[Extracted data entries]
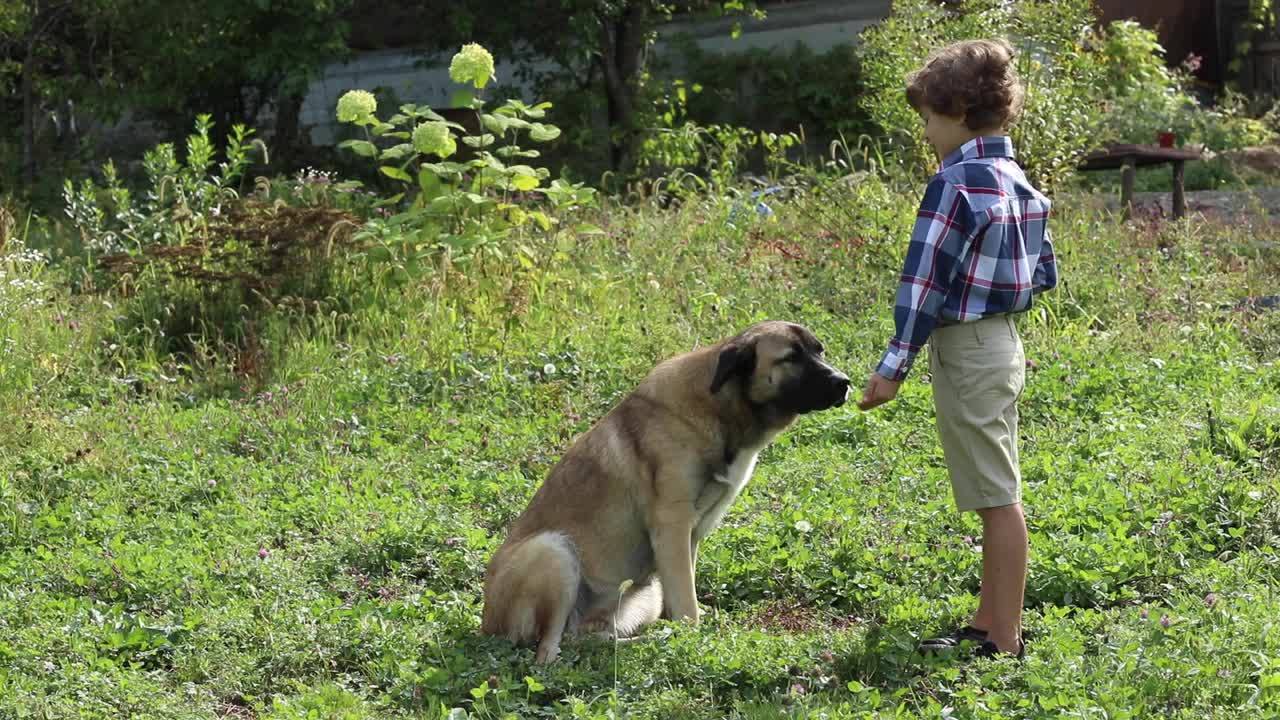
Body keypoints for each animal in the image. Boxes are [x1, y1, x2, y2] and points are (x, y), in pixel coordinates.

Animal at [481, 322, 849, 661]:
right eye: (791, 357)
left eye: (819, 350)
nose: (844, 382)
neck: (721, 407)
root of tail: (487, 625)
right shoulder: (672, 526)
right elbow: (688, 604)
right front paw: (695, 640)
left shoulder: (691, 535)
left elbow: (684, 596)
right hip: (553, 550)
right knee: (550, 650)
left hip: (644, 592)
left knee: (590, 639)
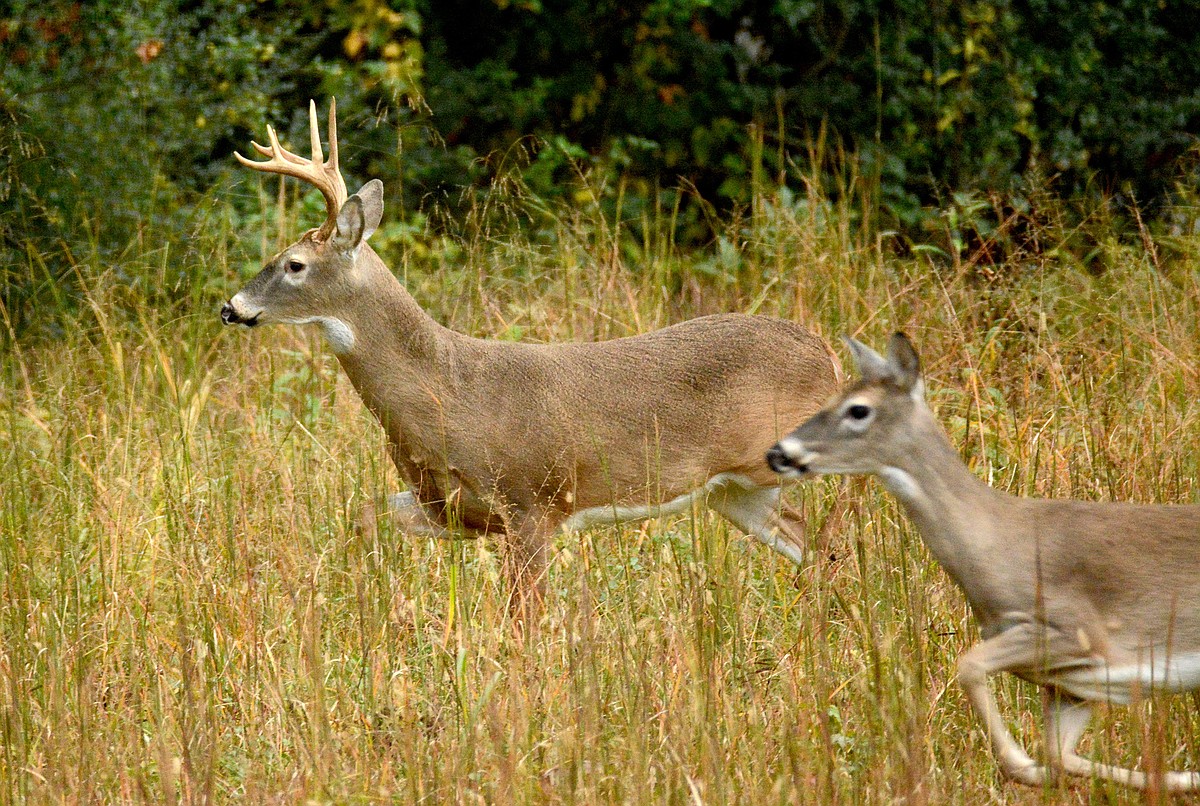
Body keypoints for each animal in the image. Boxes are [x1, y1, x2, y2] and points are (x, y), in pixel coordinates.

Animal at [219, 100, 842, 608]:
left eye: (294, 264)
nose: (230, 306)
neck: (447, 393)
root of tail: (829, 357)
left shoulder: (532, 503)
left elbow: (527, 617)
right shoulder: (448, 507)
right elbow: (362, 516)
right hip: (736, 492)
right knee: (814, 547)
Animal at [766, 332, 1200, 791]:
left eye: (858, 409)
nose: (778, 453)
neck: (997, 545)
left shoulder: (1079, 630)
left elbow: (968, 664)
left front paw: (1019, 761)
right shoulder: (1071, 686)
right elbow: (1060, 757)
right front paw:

PROBLEM TO WORK ON »
The result should be every line that contains "shoulder", copied from the entries.

TASK RESPONSE »
right shoulder: (672, 526)
left shoulder: (691, 535)
left shoulder: (532, 503)
right shoulder: (448, 507)
left shoulder: (1079, 630)
right shoulder: (1071, 686)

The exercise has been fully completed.